* Goal of the exercise:
Select all lines holding the word "Interpretation" from the entries that follow.

(Document structure recognition data)
----------------
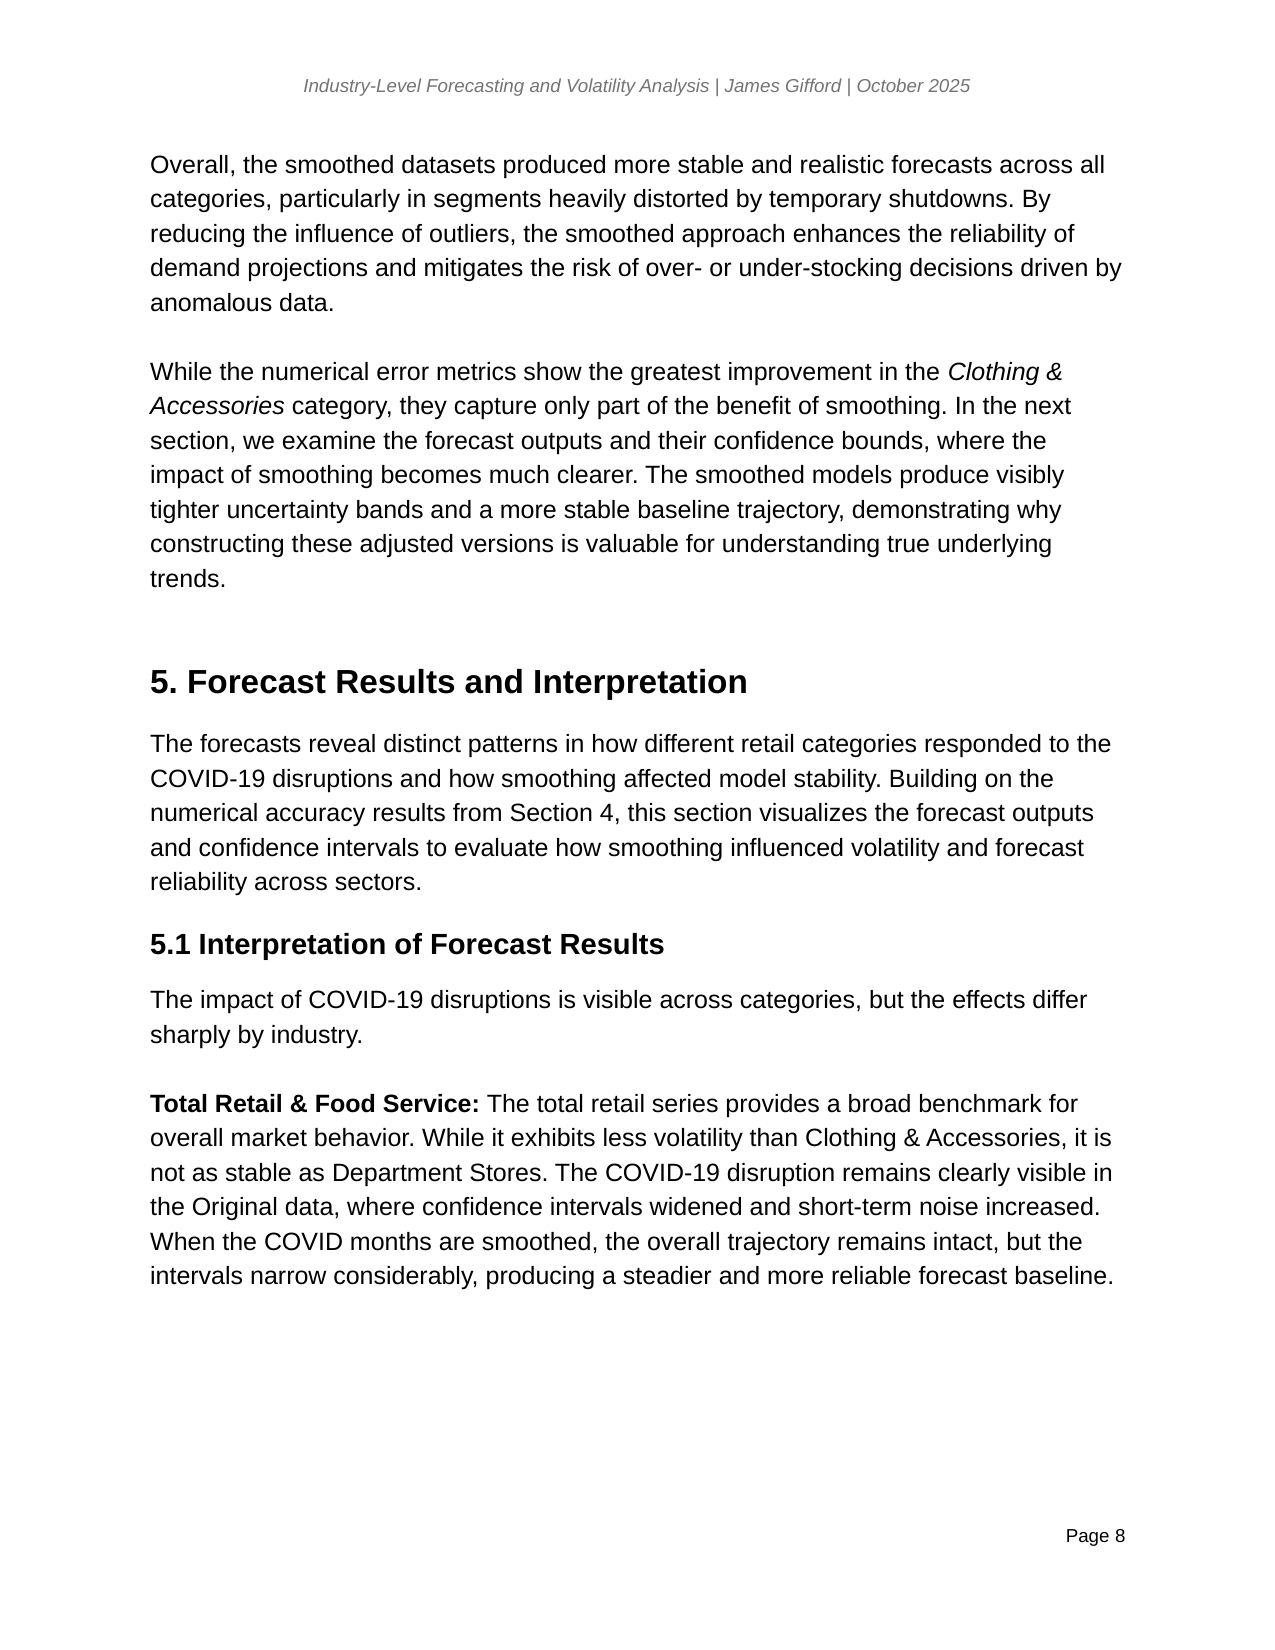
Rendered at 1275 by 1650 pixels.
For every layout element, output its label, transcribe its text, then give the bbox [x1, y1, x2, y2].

text 5.1 Interpretation of Forecast Results [150, 927, 1125, 960]
text Overall, the smoothed datasets produced more stable and realistic forecasts across all categories, particularly in segments heavily distorted by temporary shutdowns. By reducing the influence of outliers, the smoothed approach enhances the reliability of demand projections and mitigates the risk of over- or under-stocking decisions driven by anomalous data. [150, 150, 1125, 317]
text The forecasts reveal distinct patterns in how different retail categories responded to the COVID-19 disruptions and how smoothing affected model stability. Building on the numerical accuracy results from Section 4, this section visualizes the forecast outputs and confidence intervals to evaluate how smoothing influenced volatility and forecast reliability across sectors. [150, 729, 1125, 896]
text 5. Forecast Results and Interpretation [150, 662, 1125, 700]
text Total Retail & Food Service: The total retail series provides a broad benchmark for overall market behavior. While it exhibits less volatility than Clothing & Accessories, it is not as stable as Department Stores. The COVID-19 disruption remains clearly visible in the Original data, where confidence intervals widened and short-term noise increased. When the COVID months are smoothed, the overall trajectory remains intact, but the intervals narrow considerably, producing a steadier and more reliable forecast baseline. [150, 1089, 1125, 1290]
text The impact of COVID-19 disruptions is visible across categories, but the effects differ sharply by industry. [150, 985, 1125, 1049]
text While the numerical error metrics show the greatest improvement in the Clothing & Accessories category, they capture only part of the benefit of smoothing. In the next section, we examine the forecast outputs and their confidence bounds, where the impact of smoothing becomes much clearer. The smoothed models produce visibly tighter uncertainty bands and a more stable baseline trajectory, demonstrating why constructing these adjusted versions is valuable for understanding true underlying trends. [150, 357, 1125, 592]
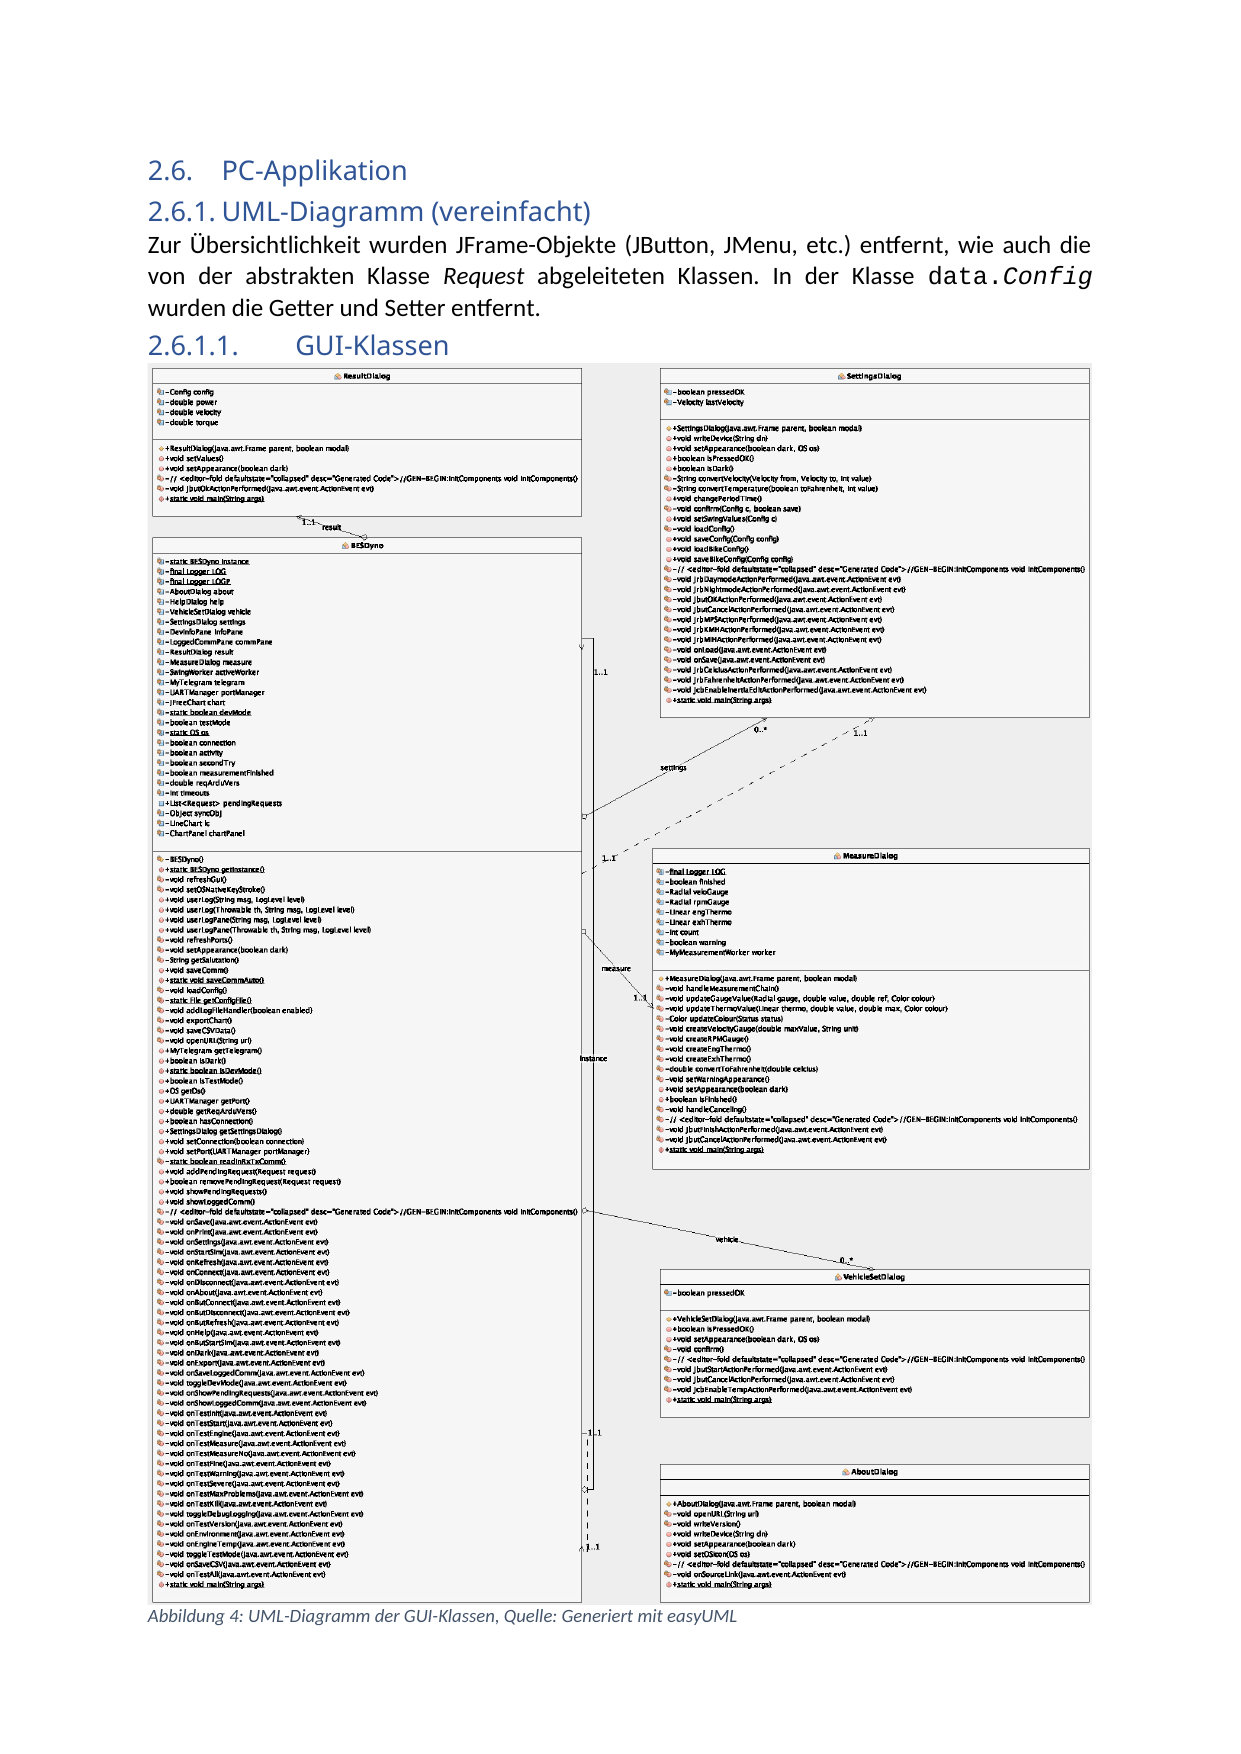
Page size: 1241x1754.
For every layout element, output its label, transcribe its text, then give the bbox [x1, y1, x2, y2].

subtitle UML-Diagramm (vereinfacht) [148, 193, 1093, 230]
picture [147, 363, 1092, 1605]
text Zur Übersichtlichkeit wurden JFrame-Objekte (JButton, JMenu, etc.) entfernt, wie auch die von der abstrakten Klasse Request abgeleiteten Klassen. In der Klasse data.Config wurden die Getter und Setter entfernt. [148, 230, 1093, 322]
text Abbildung 4: UML-Diagramm der GUI-Klassen, Quelle: Generiert mit easyUML [148, 1604, 1093, 1627]
subtitle PC-Applikation [148, 152, 1093, 189]
subtitle GUI-Klassen [148, 327, 1093, 363]
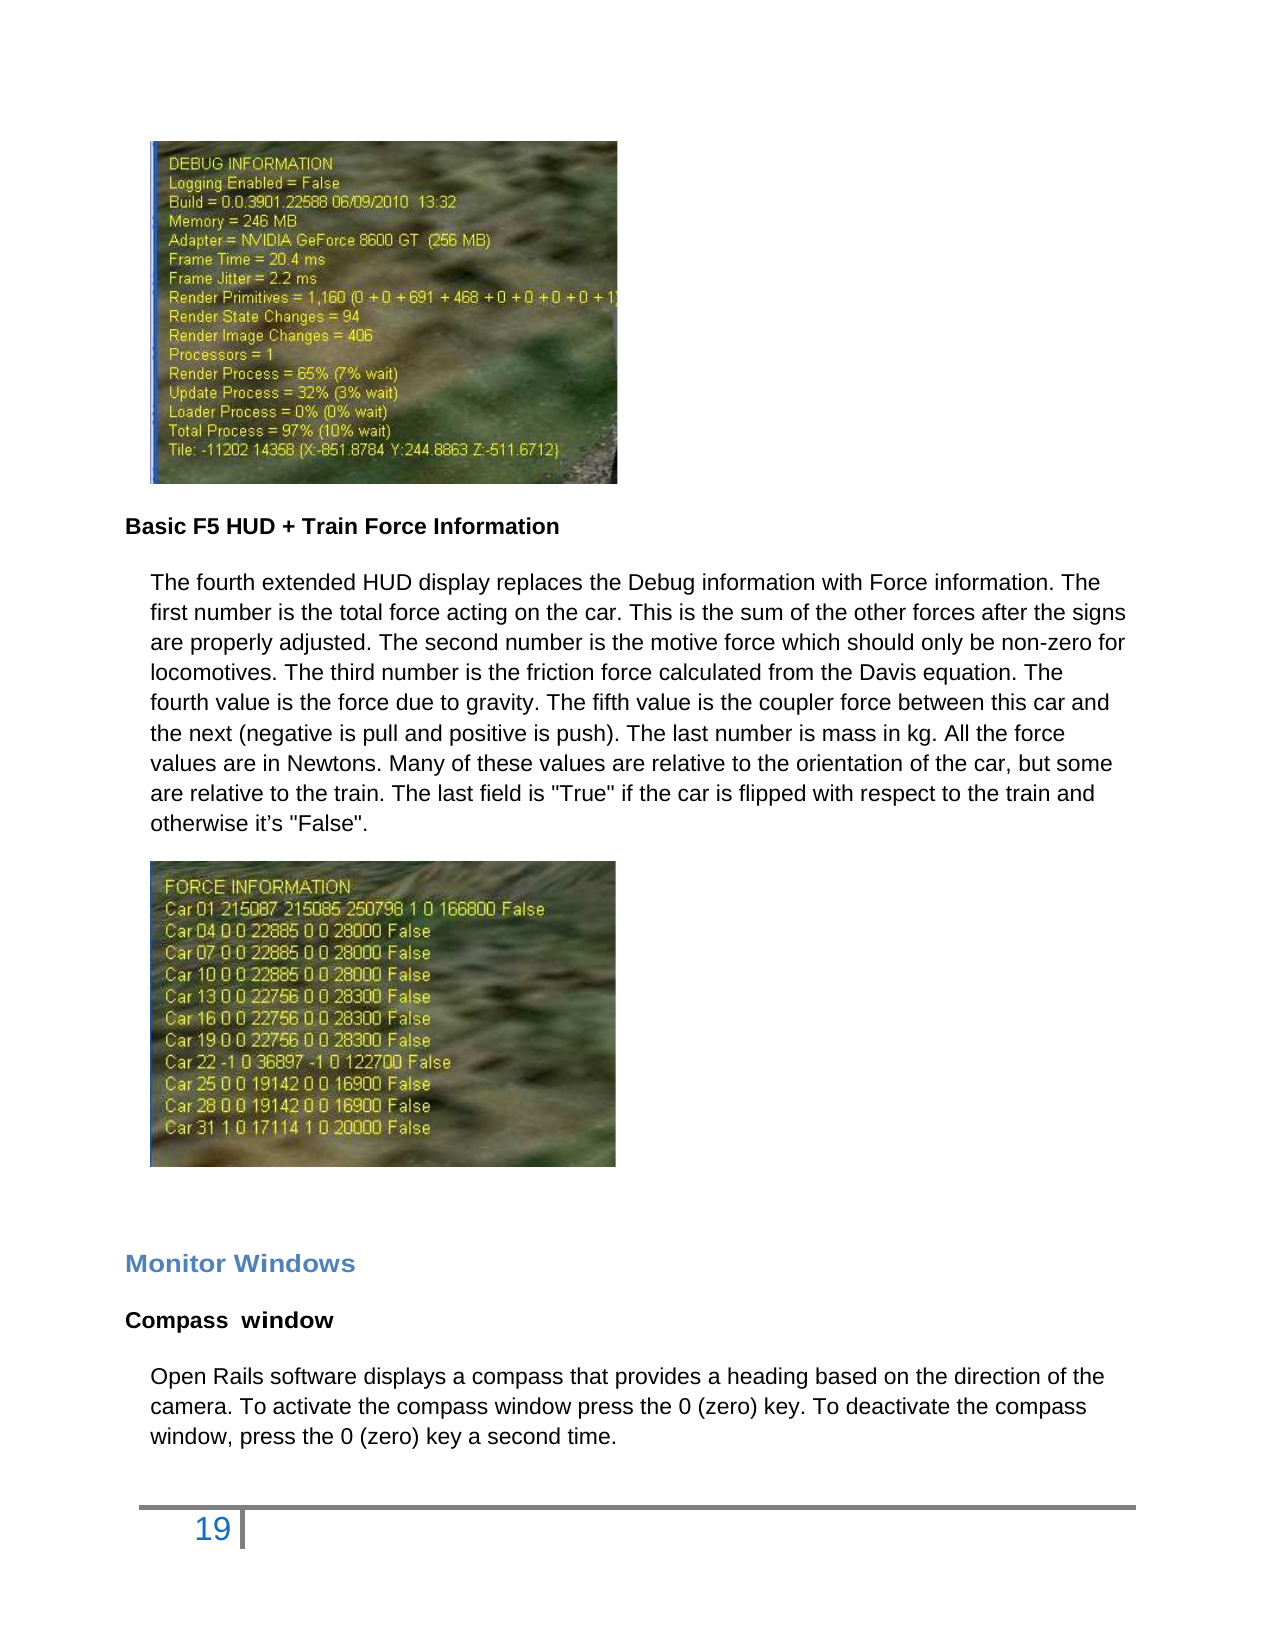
----------------
* Solved exercise:
text 5.1 Interpretation of Forecast Results [150, 927, 1125, 960]
text 5. Forecast Results and Interpretation [150, 662, 1125, 700]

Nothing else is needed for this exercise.